Civil Liberties, Habeas Corpus, And The War On Terror
Is a progressive view on the war on terror, in such that America is bad, but Terrorists are innocent. Again attacking the Guantanamo detention center, and bypassing the results of Obama’s alternative courts. Looking at the views of the American Progressive, as it affects the War on Terror. Their view of an effective justice system in accordance to the Terrorists. And the results when they have been used.
- Boumediene v. Bush
- Alternative Detention System
- Civilian Courts VS Terrorists
- The Book
Boumediene v. Bush
This was a case, that the Progressive movement in the US cheered a big victory against the then President Bush. In this case, it was tried in the US Supreme Court, if the US had the right to refuse civilian trial to Prisoners. The Court ruled that prisoners had the right to habeas corpus, under the US constitution. And that the Military Commissions Act of 2006, was illegal in accordance with the US Constitution. What this meant, was that a Prisoner of War, and any suspected Terrorist could file for a civilian court and not a military court. It also stated that they must be given the right of US Citizens, even though they have no rights to such amenities.
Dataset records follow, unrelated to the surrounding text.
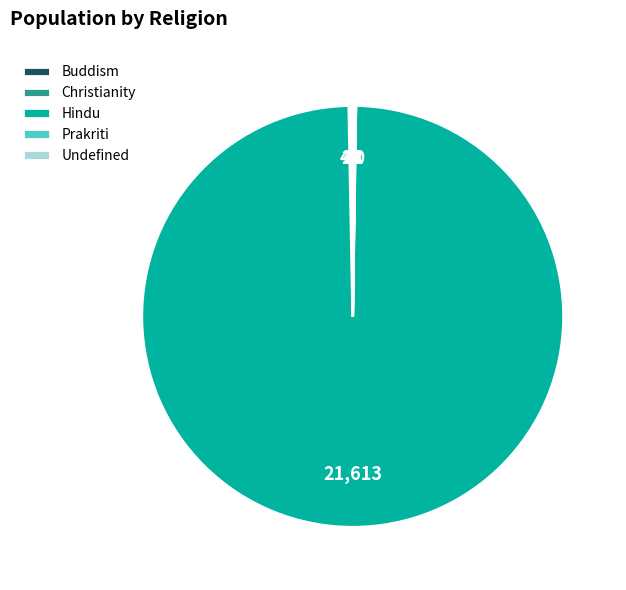

The Hindu slice represents 89% of the pie. True or false?

False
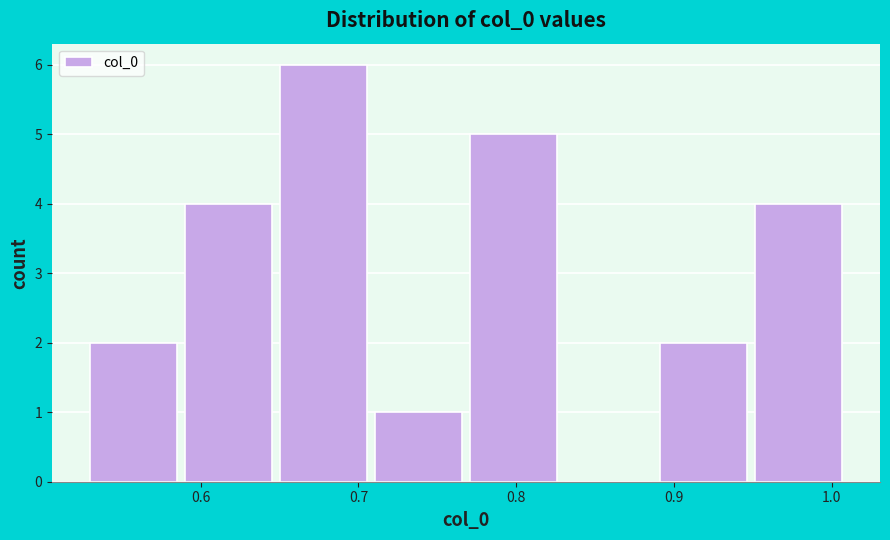

Reading left to right, transcribe this chart: for each bar, give the range it covers on the x-axis and its height. Neither the bar edges nor the heights are printed on the chart, so give them approximately, as read against the axes.

0.53 to 0.59: 2
0.59 to 0.65: 4
0.65 to 0.71: 6
0.71 to 0.77: 1
0.77 to 0.83: 5
0.83 to 0.89: 0
0.89 to 0.95: 2
0.95 to 1.01: 4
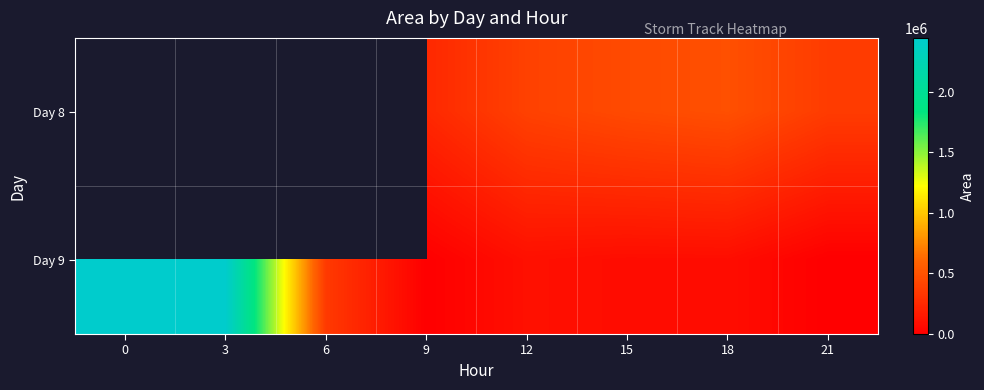

How many series are shown in this chart?

2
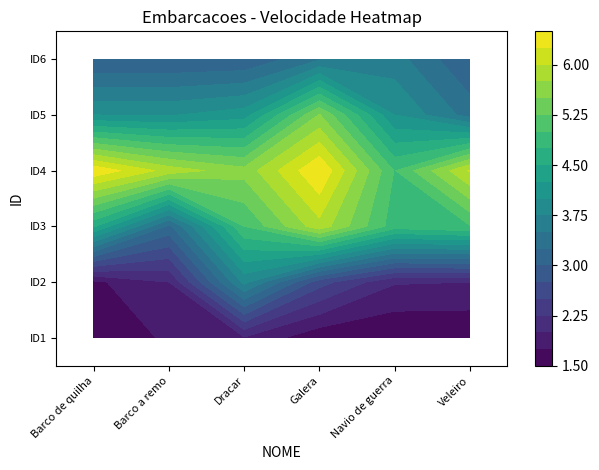

Between Barco de quilha and Navio de guerra, which is larger?

Navio de guerra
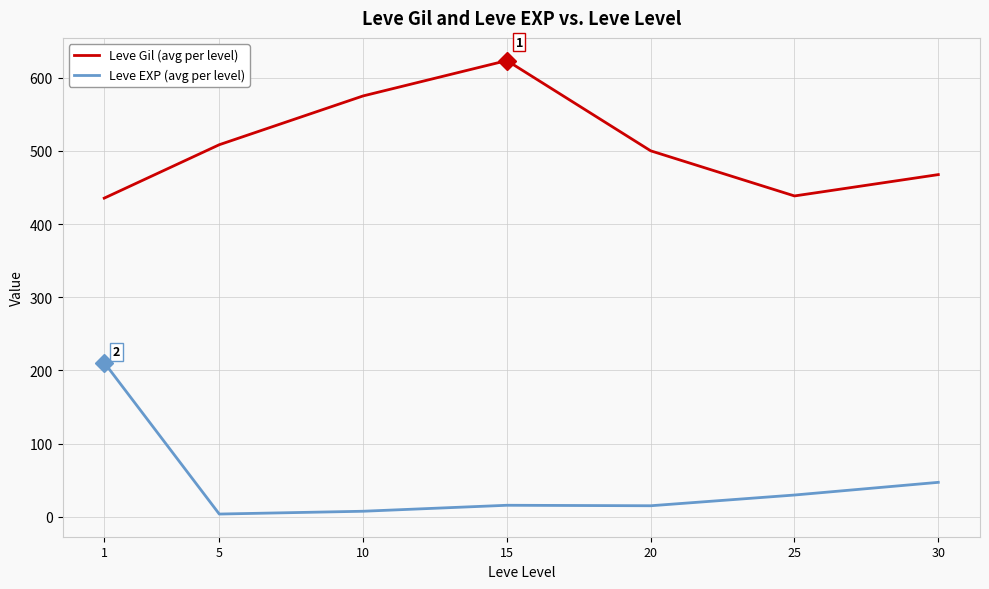

True or false: Leve EXP (avg per level) and Leve Gil (avg per level) cross at least once.

False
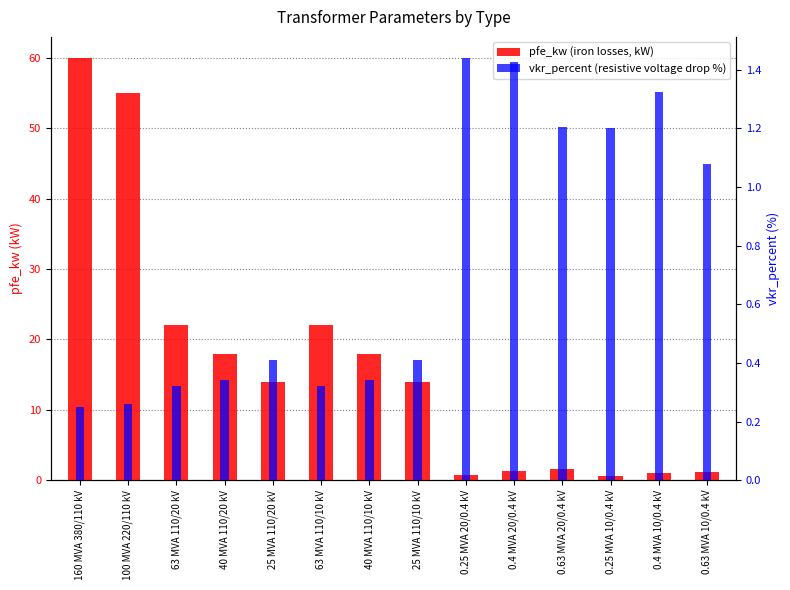

What is the approximate value of vkr_percent at 0.4 MVA 10/0.4 kV?

1.3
Alternative Detention Systems
These are sites set up to detain enemy combatants, until it can be determined, their level of threat, if any. The reasons for this, is there have been a few cases where innocent people have been captured, for being in the wrong place, at the wrong time. They were taken because of the mass confusion that sometimes arises when raids do not go as planned. And the Progressive view on this, is these people should be put in civilian prisons.
Civilian Courts VS Terrorists
Depending on your point of view; progressive, this has worked great, facts, this has been a bad move. With only three being released that have not gone back to their terror groups. He vast majority have returned to their groups and continued to support the terror movement. With over 17 being killed after release in military confrontations. And more have been found to have been mentioned, seen, or otherwise found within their old groups again.
Jonathan Hafetz promotes the progressive view that the civilian courts are doing a good job. Which leaves one to ask, for whom? He continues through the book to promote how the US should treat these prisoners with more dignity, and with the same rights as US Civilians.